Dieser 1958 entstandene Film markiert den Beginn und definiert gleichzeitig den Mythos der Nouvelle Vague, jener neuen Welle von Filmen aus dem Lager der Kritiker der Zeitschrift „Cahiers du Cinema“. Neben Godard sind die berühmtesten Vertreter Jacques Rivette, Francois Truffaut, Eric Rohmer, Claude Chabrol. Und wie es bei neuen Wellen nun einmal läuft, läßt die heutige Filmpraxis dieser Regisseure kaum noch die Gemeinsamkeiten erkennen, die sie damals verbanden.

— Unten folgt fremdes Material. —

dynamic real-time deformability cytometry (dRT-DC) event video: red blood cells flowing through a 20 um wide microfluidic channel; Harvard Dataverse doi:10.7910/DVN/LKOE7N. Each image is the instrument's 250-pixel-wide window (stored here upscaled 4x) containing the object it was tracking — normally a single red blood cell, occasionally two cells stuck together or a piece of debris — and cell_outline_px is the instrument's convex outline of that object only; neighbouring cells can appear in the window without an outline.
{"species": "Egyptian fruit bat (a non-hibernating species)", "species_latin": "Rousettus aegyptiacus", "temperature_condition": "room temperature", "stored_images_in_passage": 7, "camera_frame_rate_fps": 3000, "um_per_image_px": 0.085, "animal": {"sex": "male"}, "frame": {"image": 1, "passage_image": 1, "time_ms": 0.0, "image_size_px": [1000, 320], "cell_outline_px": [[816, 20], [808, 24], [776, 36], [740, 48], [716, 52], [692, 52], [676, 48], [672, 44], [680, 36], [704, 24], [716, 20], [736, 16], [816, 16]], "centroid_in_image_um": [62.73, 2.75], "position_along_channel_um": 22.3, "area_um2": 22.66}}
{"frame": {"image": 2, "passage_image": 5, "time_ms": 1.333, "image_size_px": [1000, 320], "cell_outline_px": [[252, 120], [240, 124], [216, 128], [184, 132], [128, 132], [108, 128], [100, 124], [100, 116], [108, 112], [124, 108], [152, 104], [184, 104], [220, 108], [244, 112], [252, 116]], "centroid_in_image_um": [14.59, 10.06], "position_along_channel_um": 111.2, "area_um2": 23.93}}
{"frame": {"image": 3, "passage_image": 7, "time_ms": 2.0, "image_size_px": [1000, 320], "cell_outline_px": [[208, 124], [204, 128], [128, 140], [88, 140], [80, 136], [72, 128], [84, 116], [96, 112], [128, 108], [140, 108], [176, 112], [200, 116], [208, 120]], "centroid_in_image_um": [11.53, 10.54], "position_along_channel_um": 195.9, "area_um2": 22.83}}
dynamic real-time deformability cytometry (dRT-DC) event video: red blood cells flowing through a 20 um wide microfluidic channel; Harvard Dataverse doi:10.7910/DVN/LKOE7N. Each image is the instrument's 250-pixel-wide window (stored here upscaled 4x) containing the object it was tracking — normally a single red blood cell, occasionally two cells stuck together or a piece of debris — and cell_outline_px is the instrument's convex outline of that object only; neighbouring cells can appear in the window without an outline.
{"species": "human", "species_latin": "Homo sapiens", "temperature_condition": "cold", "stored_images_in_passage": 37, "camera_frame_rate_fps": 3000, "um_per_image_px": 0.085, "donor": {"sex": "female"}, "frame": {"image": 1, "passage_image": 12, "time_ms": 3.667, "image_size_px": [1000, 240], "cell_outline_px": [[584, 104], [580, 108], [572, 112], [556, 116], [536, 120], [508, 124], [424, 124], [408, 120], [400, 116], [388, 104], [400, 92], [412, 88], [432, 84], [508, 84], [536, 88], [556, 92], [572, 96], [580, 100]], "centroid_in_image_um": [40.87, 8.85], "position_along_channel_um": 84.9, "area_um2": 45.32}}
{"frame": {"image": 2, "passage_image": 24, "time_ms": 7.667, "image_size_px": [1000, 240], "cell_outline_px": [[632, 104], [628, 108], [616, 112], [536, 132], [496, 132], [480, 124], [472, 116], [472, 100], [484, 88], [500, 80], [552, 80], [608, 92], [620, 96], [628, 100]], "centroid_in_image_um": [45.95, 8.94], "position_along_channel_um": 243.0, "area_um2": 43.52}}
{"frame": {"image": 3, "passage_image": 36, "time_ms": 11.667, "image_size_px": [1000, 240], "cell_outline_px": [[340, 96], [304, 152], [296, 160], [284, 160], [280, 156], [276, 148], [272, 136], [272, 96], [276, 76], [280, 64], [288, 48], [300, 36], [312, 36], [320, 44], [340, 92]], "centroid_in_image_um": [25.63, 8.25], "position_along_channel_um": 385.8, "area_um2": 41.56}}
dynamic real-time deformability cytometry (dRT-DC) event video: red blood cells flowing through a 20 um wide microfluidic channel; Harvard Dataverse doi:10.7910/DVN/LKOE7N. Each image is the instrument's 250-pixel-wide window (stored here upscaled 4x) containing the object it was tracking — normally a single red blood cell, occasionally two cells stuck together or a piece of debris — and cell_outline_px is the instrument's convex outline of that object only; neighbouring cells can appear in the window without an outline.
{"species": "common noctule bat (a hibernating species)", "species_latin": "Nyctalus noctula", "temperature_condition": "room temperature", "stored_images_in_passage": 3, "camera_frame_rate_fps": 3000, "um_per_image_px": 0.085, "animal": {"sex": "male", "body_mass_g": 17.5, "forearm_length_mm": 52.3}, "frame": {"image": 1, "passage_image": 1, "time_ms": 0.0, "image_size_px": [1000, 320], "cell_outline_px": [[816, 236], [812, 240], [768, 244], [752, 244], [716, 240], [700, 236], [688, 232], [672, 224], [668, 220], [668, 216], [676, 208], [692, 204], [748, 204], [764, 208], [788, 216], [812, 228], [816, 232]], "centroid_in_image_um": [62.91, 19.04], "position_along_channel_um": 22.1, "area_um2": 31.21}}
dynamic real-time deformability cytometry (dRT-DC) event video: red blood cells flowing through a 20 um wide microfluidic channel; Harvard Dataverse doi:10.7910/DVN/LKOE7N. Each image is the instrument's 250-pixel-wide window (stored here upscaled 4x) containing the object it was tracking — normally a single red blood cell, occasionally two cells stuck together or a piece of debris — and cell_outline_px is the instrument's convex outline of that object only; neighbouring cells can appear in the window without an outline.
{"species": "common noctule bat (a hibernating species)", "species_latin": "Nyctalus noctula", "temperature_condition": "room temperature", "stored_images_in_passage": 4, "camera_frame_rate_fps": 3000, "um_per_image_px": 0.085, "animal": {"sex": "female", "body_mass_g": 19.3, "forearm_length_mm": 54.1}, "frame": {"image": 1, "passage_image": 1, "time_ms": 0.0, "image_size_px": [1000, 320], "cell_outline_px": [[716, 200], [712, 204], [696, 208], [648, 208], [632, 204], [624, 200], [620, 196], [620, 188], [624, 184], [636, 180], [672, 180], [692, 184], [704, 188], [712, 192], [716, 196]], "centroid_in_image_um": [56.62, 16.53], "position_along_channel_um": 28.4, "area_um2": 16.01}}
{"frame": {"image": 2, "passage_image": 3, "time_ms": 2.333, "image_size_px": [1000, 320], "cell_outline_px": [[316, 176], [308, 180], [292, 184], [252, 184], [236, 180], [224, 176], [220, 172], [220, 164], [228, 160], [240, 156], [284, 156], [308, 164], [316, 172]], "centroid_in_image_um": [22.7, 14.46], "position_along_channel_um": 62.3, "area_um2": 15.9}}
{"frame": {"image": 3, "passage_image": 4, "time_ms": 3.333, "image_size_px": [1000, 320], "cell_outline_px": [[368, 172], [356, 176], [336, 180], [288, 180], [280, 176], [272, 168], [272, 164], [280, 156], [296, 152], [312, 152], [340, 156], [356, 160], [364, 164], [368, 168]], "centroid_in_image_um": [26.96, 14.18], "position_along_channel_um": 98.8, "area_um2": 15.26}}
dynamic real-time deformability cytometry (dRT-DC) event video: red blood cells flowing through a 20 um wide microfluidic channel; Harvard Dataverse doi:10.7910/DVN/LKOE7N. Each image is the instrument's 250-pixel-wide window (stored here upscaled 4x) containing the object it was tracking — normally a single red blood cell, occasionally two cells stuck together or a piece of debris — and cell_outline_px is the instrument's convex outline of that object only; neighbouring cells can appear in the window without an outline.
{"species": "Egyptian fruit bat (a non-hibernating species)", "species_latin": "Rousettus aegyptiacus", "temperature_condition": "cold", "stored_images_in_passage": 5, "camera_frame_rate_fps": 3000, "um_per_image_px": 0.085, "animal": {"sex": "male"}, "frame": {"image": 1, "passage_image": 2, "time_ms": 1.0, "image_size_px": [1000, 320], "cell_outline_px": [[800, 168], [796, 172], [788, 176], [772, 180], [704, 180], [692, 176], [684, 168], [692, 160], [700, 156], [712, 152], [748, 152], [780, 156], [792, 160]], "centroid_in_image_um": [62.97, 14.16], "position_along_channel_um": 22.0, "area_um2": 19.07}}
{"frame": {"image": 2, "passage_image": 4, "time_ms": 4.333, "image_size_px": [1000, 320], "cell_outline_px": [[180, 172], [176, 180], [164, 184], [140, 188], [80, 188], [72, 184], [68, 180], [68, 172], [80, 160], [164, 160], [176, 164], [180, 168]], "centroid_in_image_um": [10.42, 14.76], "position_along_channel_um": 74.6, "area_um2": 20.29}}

„Außer Atem“ ist insofern ein paradigmatischer Nouvelle-Vague-Film, als er wie kaum ein zweiter deutlich macht, was diese Generation von ihren Vorgängern unterscheidet. Schon als Kritiker hatten sie mit Konventionen gebrochen, hatten eine neue emphatische, von Emotionen und Bekenntnissen bestimmte subjektivistische Schreibweise in ihre Rezensionen eingeführt, die sich nicht in die Pseudo-Objektivität klassischen Feuilletons flüchtet, sondern (darin auch Wegbereiter des Rock-Journalismus) auch Theoretisches und Intellektuelles direkt aus den Quellen des Fantums speist.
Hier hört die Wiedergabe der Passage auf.